The whole room was silent. Peters speech took everyone's breath away. We were all stunned at the wise workds to come from the teens mouth. Peter was sitting trying to hold back tears and Tony called for a break before questions. I sighed in relife and got up from my spot quickly throwing on my jacket and grabbing my purse. I swiftly walked through the crowd going un noticed seeing the people walking out after me were the ones actually doing the saving. I headed out to the back of the building and sighed leaning against the wall. I opened a pack and pulled out a cigarette. I lit it took a drag and let my body relax. I went limb against the wall and just felt the smoke burn my throat in a good kind of pain.

BUCKY POV:
As soon as a break was called y/n rushed out of the room grabbing her stuff. I knew she was anxious for questions because she said her speech today I could also see her fidgety constantly through all the speeches. I wanted to talk to her a re-asure her everything would be okay but she was too fast. I rushed after her but I was bombarded by press. Steve came out after me giving me a chance to slip away. I ran towards the back door I saw y/n walk out if and followed the path to outside. I opened the door and squinted when the sunlight hit my eyes. Then I scrunched my nose at the smell of smoke. I quietly walked around the corner and saw y/n leaning against the wall cigarette in hand smoke spiraling out of her mouth wrapping around her body. I sighed in frustration and walked towards her quickly.

YOUR POV:

I was enjoying my smoke when I heard the door open. I thought nothing of it untill I saw an angry Bucky striding towards me. I just stared at him in shock cigarette haning on my lips.

" what the hell is this!" He asked pulling the cigarette out of my mouth and stomping it out.

" wha -I - I just-"

" you just got out of the hospital and now your smoking! You are reversing all the healing you just did." Bucky said interrupting me.

" I only do it when I'm stressed it helps me think." I said. I wasnt lying it was only half the truth. It does help me think. It also keeps me full but I wasn't going to say that.

" if you are stressed you should talk to me or Steve or Katherine not turn to these horrible unhealthy habbits!" Bucky said shouting louder.

" I'm sorry it's the only thing I cant quit. I quit drugs and alcohol and prostitution but I just can't quit this." I said tears brimming in my eyes. I didn't wan to cry right now but I was overwhelmed and thats what happens. I felt my anxiety trying to claw its way to the surface and I tried to leave but Bucky grabbed my arm and pulled me back.

" no you aren't running away we are going to talk about this." Bucky said. I let all my tears go and then I heard a click and saw a flash. I looked and saw a press person taking pictures I quickly started for the door pulling Bucky with me but he wouldn't listen. More came and it became an all out frenzy.

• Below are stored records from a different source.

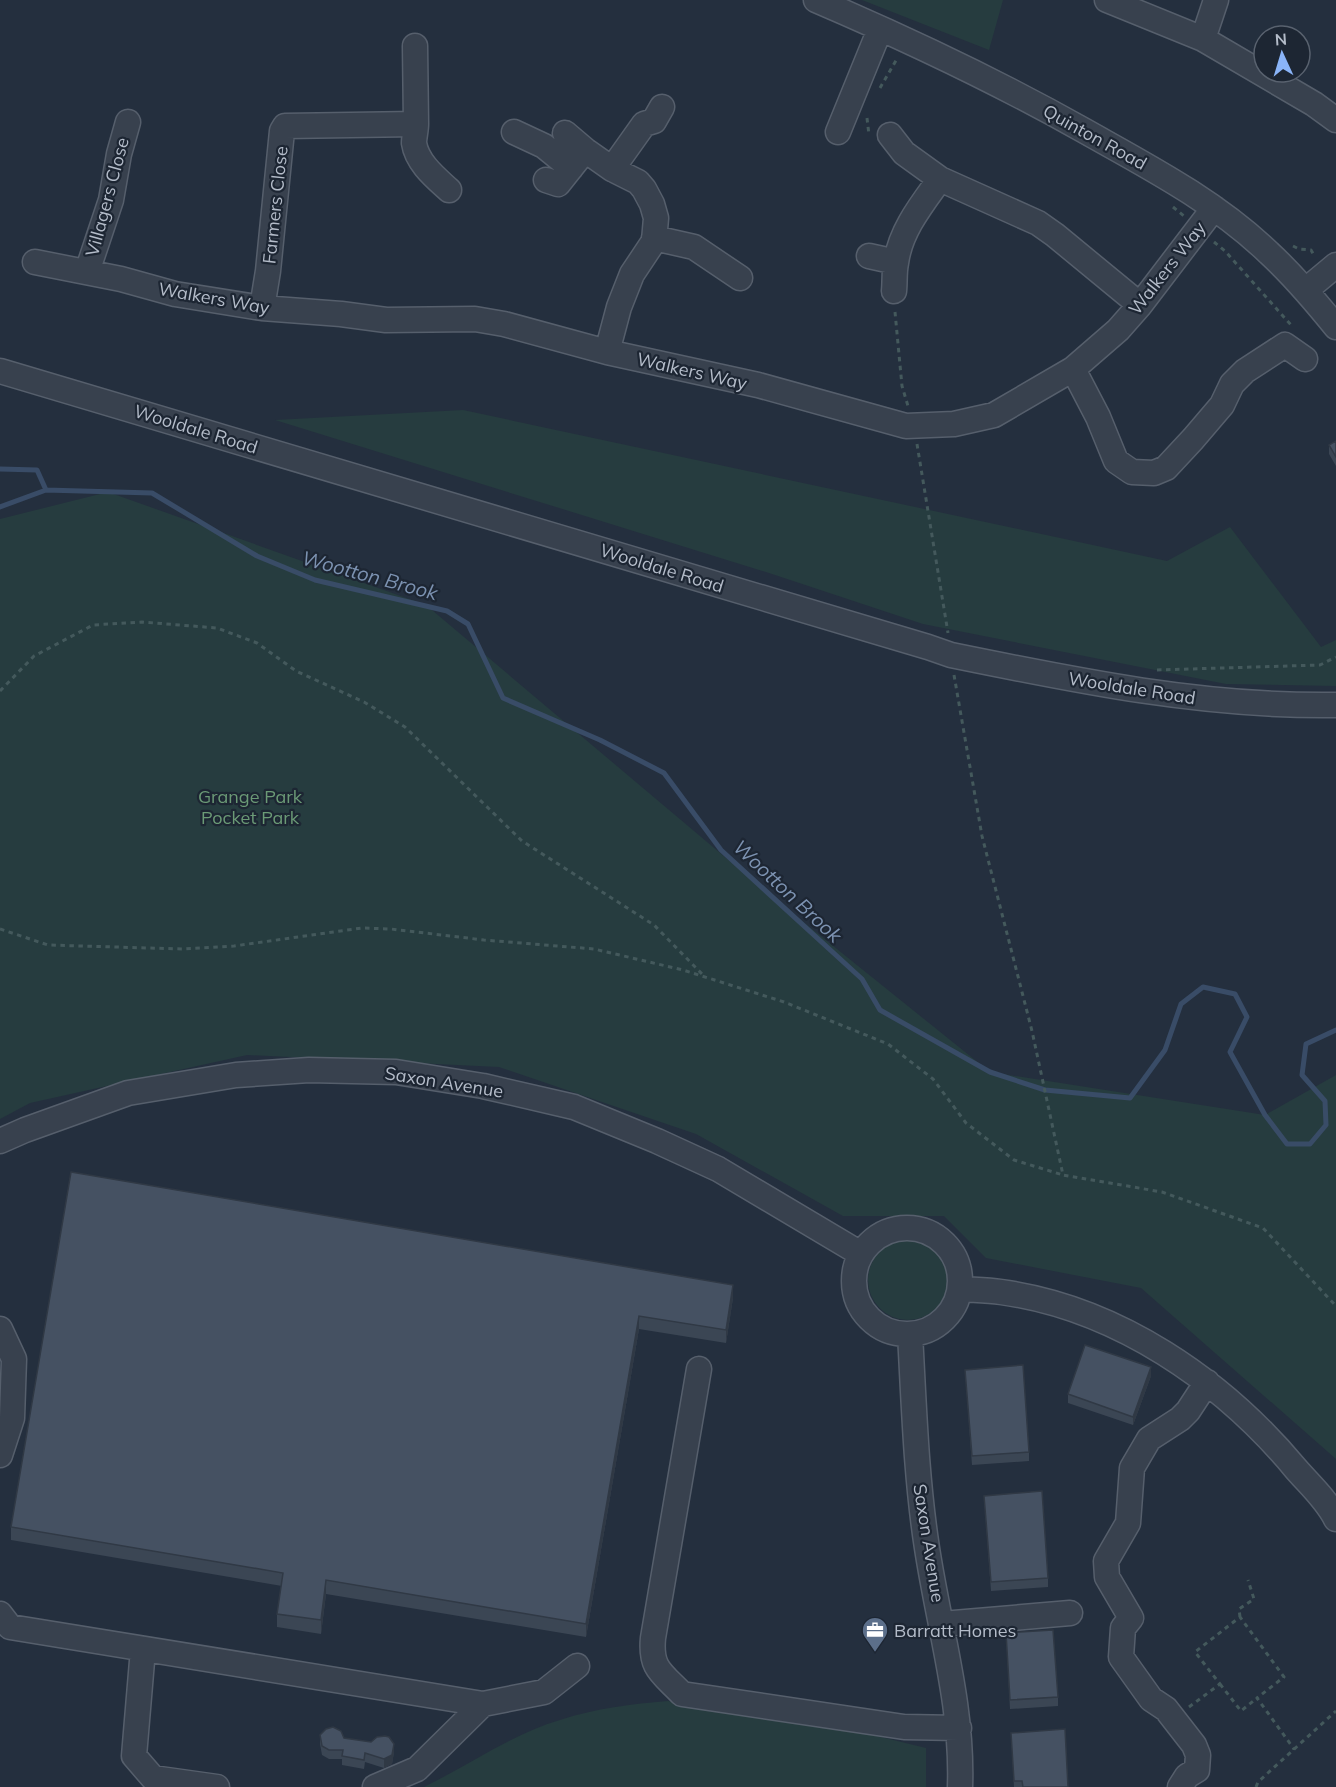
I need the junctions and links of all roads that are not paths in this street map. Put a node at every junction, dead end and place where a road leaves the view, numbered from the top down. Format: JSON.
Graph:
{"nodes":[{"id":1,"x":816,"y":0,"type":"edge"},
{"id":2,"x":1107,"y":0,"type":"edge"},
{"id":3,"x":1216,"y":0,"type":"edge"},
{"id":4,"x":880,"y":28,"type":"junction"},
{"id":5,"x":1203,"y":39,"type":"junction"},
{"id":6,"x":415,"y":46,"type":"dead end"},
{"id":7,"x":662,"y":107,"type":"dead end"},
{"id":8,"x":1336,"y":120,"type":"edge"},
{"id":9,"x":128,"y":122,"type":"dead end"},
{"id":10,"x":416,"y":124,"type":"junction"},
{"id":11,"x":514,"y":132,"type":"dead end"},
{"id":12,"x":837,"y":132,"type":"dead end"},
{"id":13,"x":565,"y":133,"type":"dead end"},
{"id":14,"x":880,"y":136,"type":"road end"},
{"id":15,"x":578,"y":159,"type":"junction"},
{"id":16,"x":612,"y":169,"type":"junction"},
{"id":17,"x":940,"y":179,"type":"junction"},
{"id":18,"x":546,"y":180,"type":"dead end"},
{"id":19,"x":449,"y":190,"type":"dead end"},
{"id":20,"x":1214,"y":208,"type":"junction"},
{"id":21,"x":654,"y":238,"type":"junction"},
{"id":22,"x":869,"y":256,"type":"dead end"},
{"id":23,"x":896,"y":261,"type":"junction"},
{"id":24,"x":35,"y":262,"type":"dead end"},
{"id":25,"x":1336,"y":265,"type":"edge"},
{"id":26,"x":87,"y":272,"type":"junction"},
{"id":27,"x":740,"y":278,"type":"dead end"},
{"id":28,"x":1306,"y":290,"type":"junction"},
{"id":29,"x":894,"y":291,"type":"road end"},
{"id":30,"x":1140,"y":304,"type":"junction"},
{"id":31,"x":262,"y":308,"type":"junction"},
{"id":32,"x":1336,"y":327,"type":"edge"},
{"id":33,"x":607,"y":352,"type":"junction"},
{"id":34,"x":1305,"y":359,"type":"dead end"},
{"id":35,"x":1073,"y":369,"type":"junction"},
{"id":36,"x":0,"y":371,"type":"edge"},
{"id":37,"x":1336,"y":705,"type":"edge"},
{"id":38,"x":0,"y":1141,"type":"edge"},
{"id":39,"x":861,"y":1254,"type":"junction"},
{"id":40,"x":960,"y":1289,"type":"junction"},
{"id":41,"x":0,"y":1329,"type":"edge"},
{"id":42,"x":910,"y":1334,"type":"junction"},
{"id":43,"x":699,"y":1369,"type":"dead end"},
{"id":44,"x":1207,"y":1382,"type":"junction"},
{"id":45,"x":0,"y":1455,"type":"edge"},
{"id":46,"x":1336,"y":1519,"type":"edge"},
{"id":47,"x":1070,"y":1613,"type":"dead end"},
{"id":48,"x":0,"y":1614,"type":"edge"},
{"id":49,"x":942,"y":1624,"type":"junction"},
{"id":50,"x":143,"y":1649,"type":"junction"},
{"id":51,"x":577,"y":1666,"type":"dead end"},
{"id":52,"x":483,"y":1704,"type":"junction"},
{"id":53,"x":958,"y":1728,"type":"junction"},
{"id":54,"x":217,"y":1787,"type":"edge"},
{"id":55,"x":375,"y":1787,"type":"edge"},
{"id":56,"x":960,"y":1787,"type":"edge"},
{"id":57,"x":1180,"y":1787,"type":"edge"}],
"edges":[{"from":1,"to":4,"type":"street","name":"Quinton Road"},
{"from":2,"to":5,"type":"street"},
{"from":3,"to":5,"type":"street"},
{"from":4,"to":12,"type":"street"},
{"from":4,"to":20,"type":"street","name":"Quinton Road"},
{"from":5,"to":8,"type":"street"},
{"from":6,"to":10,"type":"street"},
{"from":7,"to":16,"type":"street"},
{"from":9,"to":26,"type":"street","name":"Villagers Close"},
{"from":10,"to":19,"type":"street"},
{"from":10,"to":31,"type":"street","name":"Farmers Close"},
{"from":11,"to":15,"type":"street"},
{"from":13,"to":15,"type":"street"},
{"from":14,"to":17,"type":"street"},
{"from":15,"to":16,"type":"street"},
{"from":15,"to":18,"type":"street"},
{"from":16,"to":21,"type":"street"},
{"from":17,"to":23,"type":"street"},
{"from":17,"to":30,"type":"street"},
{"from":20,"to":28,"type":"street","name":"Quinton Road"},
{"from":20,"to":30,"type":"street","name":"Walkers Way"},
{"from":21,"to":27,"type":"street"},
{"from":21,"to":33,"type":"street"},
{"from":22,"to":23,"type":"street"},
{"from":23,"to":29,"type":"street"},
{"from":24,"to":26,"type":"street","name":"Walkers Way"},
{"from":25,"to":28,"type":"street"},
{"from":26,"to":31,"type":"street","name":"Walkers Way"},
{"from":28,"to":32,"type":"street","name":"Quinton Road"},
{"from":30,"to":35,"type":"street","name":"Walkers Way"},
{"from":31,"to":33,"type":"street","name":"Walkers Way"},
{"from":33,"to":35,"type":"street","name":"Walkers Way"},
{"from":34,"to":35,"type":"street"},
{"from":36,"to":37,"type":"street","name":"Wooldale Road"},
{"from":38,"to":39,"type":"street","name":"Saxon Avenue"},
{"from":39,"to":40,"type":"street"},
{"from":39,"to":42,"type":"street"},
{"from":40,"to":42,"type":"street"},
{"from":40,"to":44,"type":"street"},
{"from":41,"to":45,"type":"street"},
{"from":42,"to":49,"type":"street","name":"Saxon Avenue"},
{"from":43,"to":53,"type":"street"},
{"from":44,"to":46,"type":"street"},
{"from":44,"to":57,"type":"street"},
{"from":47,"to":49,"type":"street"},
{"from":48,"to":50,"type":"street"},
{"from":49,"to":53,"type":"street","name":"Saxon Avenue"},
{"from":50,"to":52,"type":"street"},
{"from":50,"to":54,"type":"street"},
{"from":51,"to":52,"type":"street"},
{"from":52,"to":55,"type":"street"},
{"from":53,"to":56,"type":"street","name":"Saxon Avenue"}]}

" not now!" I said ripping myself from Buckys grip and leaving. Great that looks horrible me crying and confessing to drugs and Bucky yelling at me and pulling me back. I ran into the bathroom and looked in the mirror. My makeup was a mess. I dabed it away and left heading back to the room. After a few minutes everyone arrived and the questions began.

" did ms. Romanoff physically assault you or did you imagine it."

" can you be held as a reliable source due to your mental health, how do you know forsure you're right?"

" are you in a confirmed relationship with both Bucky Barnes and Steve Rogers."

" do you sleep with all the other members if the team?"

" are you gay or Bi or poly?"

" do you not feel guilty for basically playing both men your with cheating on the other with their best friend and they know it."

" how did you end up in a relationship with the Capatin America? Looking at your past did you play him?"

" are you manipulating either of the men you are with?"